Surrogate quantile matrix (if surr=TRUE)


Likelihood-based weights with fixed xi

Description

Internal function that computes AIC-based model averaging weights using the profile likelihood with L-moment submodel estimates for each candidate xi.

Usage

wlik.xifix(
  data = NULL,
  numk = NULL,
  kpar = NULL,
  weight = NULL,
  pertr = 0.85,
  varcom = FALSE,
  type = NULL,
  prior = NULL,
  trim = NULL
)

Arguments

data

Numeric vector of data.

numk

Number of candidate submodels.

kpar

Numeric vector of candidate xi values.

weight

Weighting method name.

pertr

Perturbation parameter (default 0.85).

varcom

Logical. Whether to compute variance (default FALSE).

type

Type of computation.

prior

Numeric vector of BMA prior values.

trim

Left trimming level.

Value

A list containing:

bmaw

BMA weight vector

wt

MA weight vector

aic

AIC values for each submodel

kfix

Matrix (3 x numk) of submodel parameters

cov2

List of 2x2 covariance matrices (if varcom=TRUE)

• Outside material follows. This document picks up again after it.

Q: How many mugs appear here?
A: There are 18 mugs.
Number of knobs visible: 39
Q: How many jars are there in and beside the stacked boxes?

Log-scale regression step of the Strupczewski WLS method

Description

Internal step of strup.gev11: regresses the log absolute residuals on time to estimate the log-scale coefficients (sigma0, sigma1).

Usage

wls.gev11(xdat, res = NULL, rob = NULL)

Arguments

xdat

Numeric data vector.

res

Residuals from the location trend fit.

rob

If TRUE, uses robust regression (setting "KS2014").

Value

A list with element sig (the two coefficients).